A tout cela se superpose mon métier, mes expériences sur le terrain où j'apprends et constate les conséquences sur le bâti de l'augmentation du niveau de la mer (+ 60 cm d'ici 2100). 1,3 millions de logement concernés par le recul du trait de côté et le risque de submersion marine pour le seul littoral français.
Les grandes catastrophes des années 80-2000 (Nîmes, Vaison la Romaine, la tempête de 99) sont vite rejointes par des catastrophes beaucoup plus hybrides et complexes (Katrina, Xynthia, le Tsunami en Asie du Sud-Est et Fukushima).
Les liens entre mondialisation et les déplacements en bateau/avion qu'ils induisent, la consommation des énergies fossiles et leur impact sur le dérèglement climatique, tout cela se met bout à bout de manière logique dans mon esprit comme dans ceux de tant d'autres... Je ne prends déjà plus l'avion depuis 15 ans, c'est très bien. Pas la peine d'en rajouter ! Là, j'ai 48 ans.

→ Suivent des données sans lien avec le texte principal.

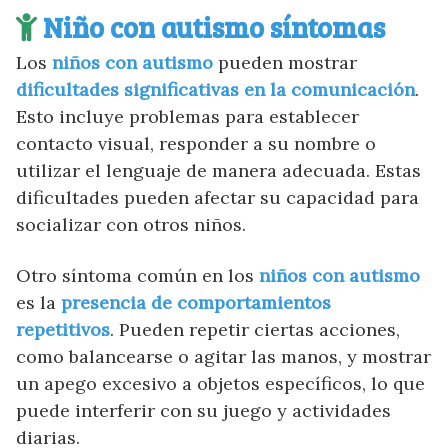
Niño con autismo síntomas
Los
niños con autismo
pueden mostrar
dificultades significativas en la comunicación
.
Esto incluye problemas para establecer
contacto visual, responder a su nombre o
utilizar el lenguaje de manera adecuada. Estas
dificultades pueden afectar su capacidad para
socializar con otros niños.
Otro síntoma común en los
niños con autismo
es la
presencia de comportamientos
repetitivos
. Pueden repetir ciertas acciones,
como balancearse o agitar las manos, y mostrar
un apego excesivo a objetos específicos, lo que
puede interferir con su juego y actividades
diarias.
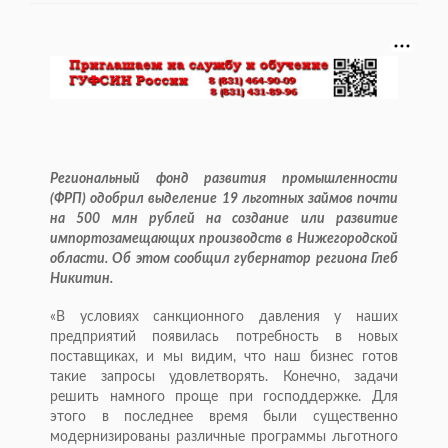
Региональный фонд развития промышленности
(ФРП) одобрил выделение 19 льготных займов почти
на 500 млн рублей на создание или развитие
импортозамещающих производств в Нижегородской
области. Об этом сообщил губернатор региона Глеб
Никитин.
«В условиях санкционного давления у наших
предприятий появилась потребность в новых
поставщиках, и мы видим, что наш бизнес готов
такие запросы удовлетворять. Конечно, задачи
решить намного проще при господдержке. Для
этого в последнее время были существенно
модернизированы различные программы льготного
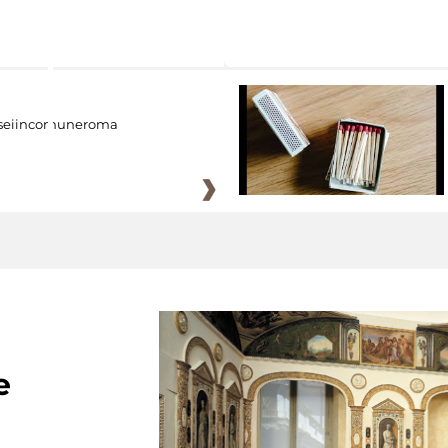
eiincomuneroma
e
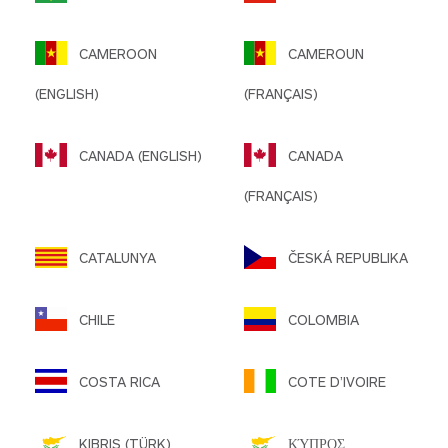
CAMEROON
CAMEROUN
(ENGLISH)
(FRANÇAIS)
CANADA (ENGLISH)
CANADA
(FRANÇAIS)
CATALUNYA
ČESKÁ REPUBLIKA
CHILE
COLOMBIA
COSTA RICA
COTE D’IVOIRE
KIBRIS (TÜRK)
ΚΎΠΡΟΣ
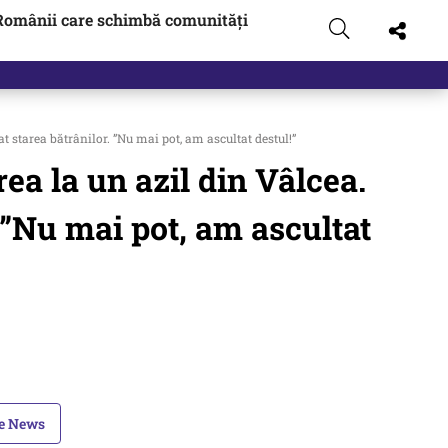
Românii care schimbă comunități
t starea bătrânilor. ”Nu mai pot, am ascultat destul!”
ea la un azil din Vâlcea.
 ”Nu mai pot, am ascultat
le News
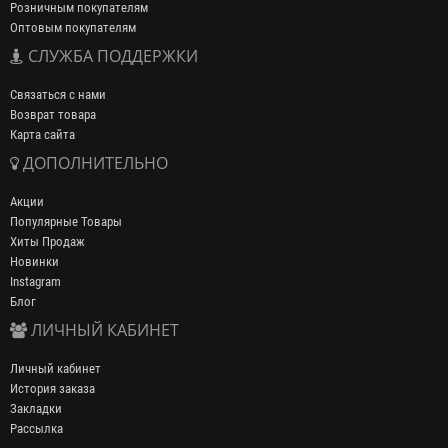
Розничным покупателям
Оптовым покупателям
СЛУЖБА ПОДДЕРЖКИ
Связаться с нами
Возврат товара
Карта сайта
ДОПОЛНИТЕЛЬНО
Акции
Популярные Товары
Хиты Продаж
Новинки
Instagram
Блог
ЛИЧНЫЙ КАБИНЕТ
Личный кабинет
История заказа
Закладки
Рассылка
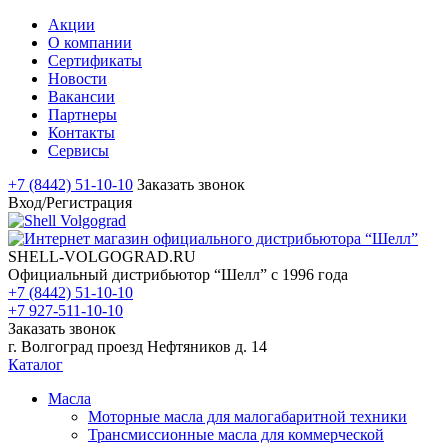
Акции
О компании
Сертификаты
Новости
Вакансии
Партнеры
Контакты
Сервисы
+7 (8442) 51-10-10
Заказать звонок
Вход/Регистрация
SHELL-VOLGOGRAD.RU
Официальный дистрибьютор “Шелл” с 1996 года
+7 (8442) 51-10-10
+7 927-511-10-10
Заказать звонок
г. Волгоград проезд Нефтяников д. 14
Каталог
Масла
Моторные масла для малогабаритной техники
Трансмиссионные масла для коммерческой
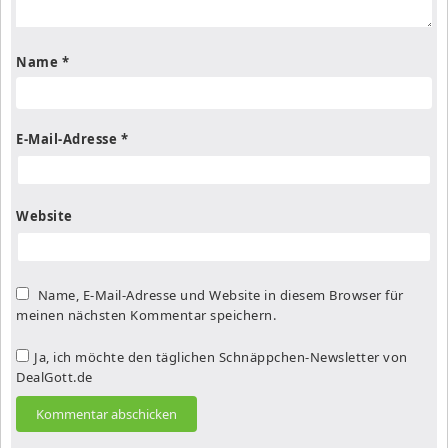
Name
*
E-Mail-Adresse
*
Website
Name, E-Mail-Adresse und Website in diesem Browser für
meinen nächsten Kommentar speichern.
Ja, ich möchte den täglichen Schnäppchen-Newsletter von
DealGott.de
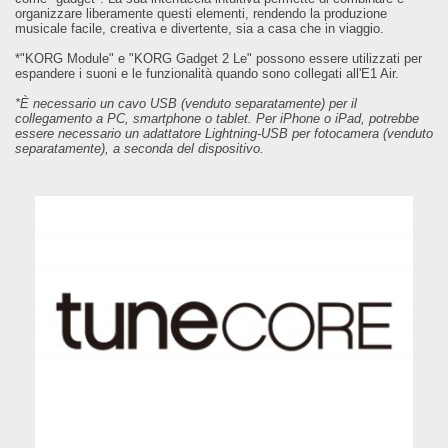
organizzare liberamente questi elementi, rendendo la produzione
musicale facile, creativa e divertente, sia a casa che in viaggio.
*"KORG Module" e "KORG Gadget 2 Le" possono essere utilizzati per
espandere i suoni e le funzionalità quando sono collegati all'E1 Air.
*È necessario un cavo USB (venduto separatamente) per il
collegamento a PC, smartphone o tablet. Per iPhone o iPad, potrebbe
essere necessario un adattatore Lightning-USB per fotocamera (venduto
separatamente), a seconda del dispositivo.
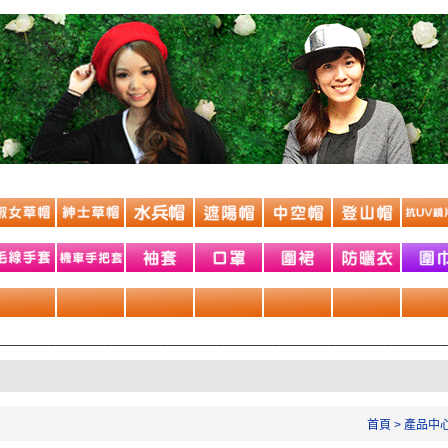
________________________________________________________________
首頁
>
產品中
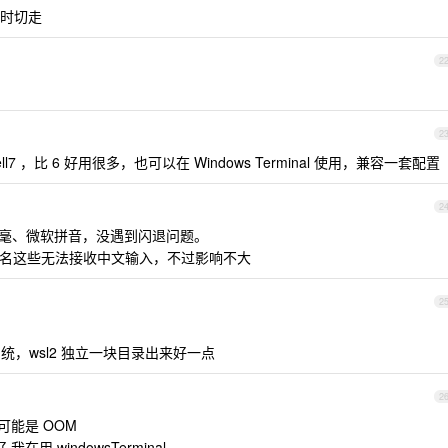
随时切走
2
2
shell7 ，比 6 好用很多，也可以在 Windows Terminal 使用，兼容一套配置
2
e 小狼毫、微软拼音，没遇到闪退问题。
b 重命名这些无法接收中文输入，不过影响不大
2
系统，wsl2 独立一块目录出来好一点
2
可能是 OOM
好 我在用 windowsTerminal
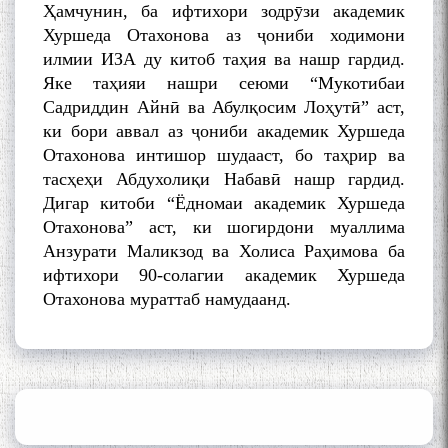
Ҳамчунин, ба ифтихори зодрӯзи академик
Хуршеда Отахонова аз ҷониби ходимони
илмии ИЗА ду китоб таҳия ва нашр гардид.
Яке таҳияи нашри сеюми “Мукотибаи
Садриддин Айнӣ ва Абулқосим Лоҳутӣ” аст,
ки бори аввал аз ҷониби академик Хуршеда
Отахонова интишор шудааст, бо таҳрир ва
тасҳеҳи Абдухолиқи Набавӣ нашр гардид.
Дигар китоби “Ёдномаи академик Хуршеда
Отахонова” аст, ки шогирдони муаллима
Анзурати Маликзод ва Холиса Раҳимова ба
ифтихори 90-солагии академик Хуршеда
Отахонова мураттаб намудаанд.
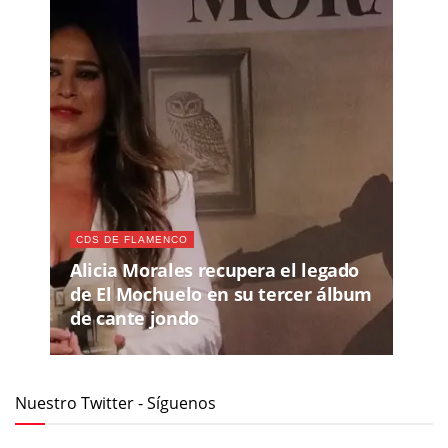
CDS DE FLAMENCO
Alicia Morales recupera el legado
de El Mochuelo en su tercer álbum
de cante jondo
Nuestro Twitter - Síguenos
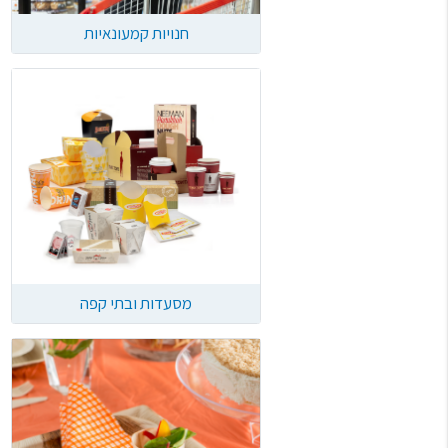
חנויות קמעונאיות
מסעדות ובתי קפה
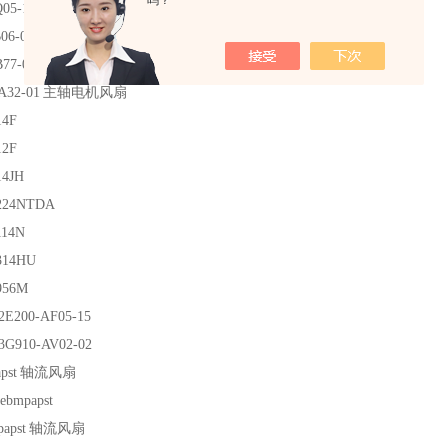
吗？
05-12
06-01
曲线叶轮风机
77-09
西门子变频器风扇
A32-01
主轴电机风扇
14F
12F
14JH
224NTDA
114N
314HU
956M
2E200-AF05-15
3G910-AV02-02
pst
轴流风扇
ebmpapst
apst
轴流风扇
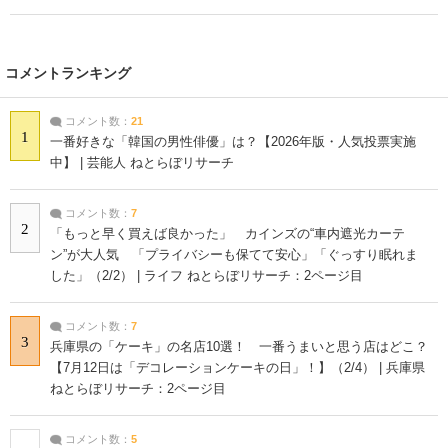
コメントランキング
コメント数：
21
1
一番好きな「韓国の男性俳優」は？【2026年版・人気投票実施
中】 | 芸能人 ねとらぼリサーチ
コメント数：
7
2
「もっと早く買えば良かった」 カインズの“車内遮光カーテ
ン”が大人気 「プライバシーも保てて安心」「ぐっすり眠れま
した」（2/2） | ライフ ねとらぼリサーチ：2ページ目
コメント数：
7
3
兵庫県の「ケーキ」の名店10選！ 一番うまいと思う店はどこ？
【7月12日は「デコレーションケーキの日」！】（2/4） | 兵庫県
ねとらぼリサーチ：2ページ目
コメント数：
5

Il reste un grain de sable
Pour s'adapter au changement, il faut quand même un degré d'ouverture et d'acceptation de la perte. La perte de nos rêves d'enfant ou d'adolescent, perte de pouvoir "conquérir le monde", de se l'offrir. Ceux de transmettre à nos enfants les manifestations de puissance, de capacité à aller au-delà des mers, des terres et du ciel, de prendre l'avion pour aller vite, se dépayser et obtenir des clichés qui nous empliront l'esprit, nous ferons respirer un autre air, changer d'air.
S'adapter, c'est changer d'échelle mentale
Faire de ce qui nous paraît loin soit moins loin, soit l'autre, le différent, dans des régions atteignables, autrement, à pied, à cheval, en vélo, en voiture (mais pas trop longtemps). Je le dis souvent, la France est l'un des très beaux pays de cette planète avec tant de diversités à tous niveaux.
Mais surtout, il me semble nécessaire de retisser des liens avec les communes rurales, celles que nos ancêtres ont voulu fuire, celles dont on se sentirait détachées sur le plan social, sur le plan des classes sociales, parce qu'ayant épousé d'autres misions, d'autres fonctions plus ancrées en ville.
Dépenser son argent dans les territoires de proximité
Je trouve nécessaire aujourd'hui, indispensable, de dépenser l'argent que l'on gagne et que l'on souhaite affecter à des loisirs dans des territoires de proximité, par solidarité. Par plaisir aussi de se laisser surprendre par ce que l'on croirait connaître mais qu'on ignore souvent totalement : l'histoire des territoires voisins, à 50, 100, 200 km... Cette histoire qui nous façonne et que l'on peut toujours approfondir. Ce n'est pas parce que nous avons la possibilité de nous mouvoir par tous les moyens qu'il convient de le faire.
Aujourd'hui, c'est même l'inverse. Il me semble préférable pour nous tous de résister à l'appel du large si cela devait augmenter l'effet de serre. Là, j'ai 52 ans.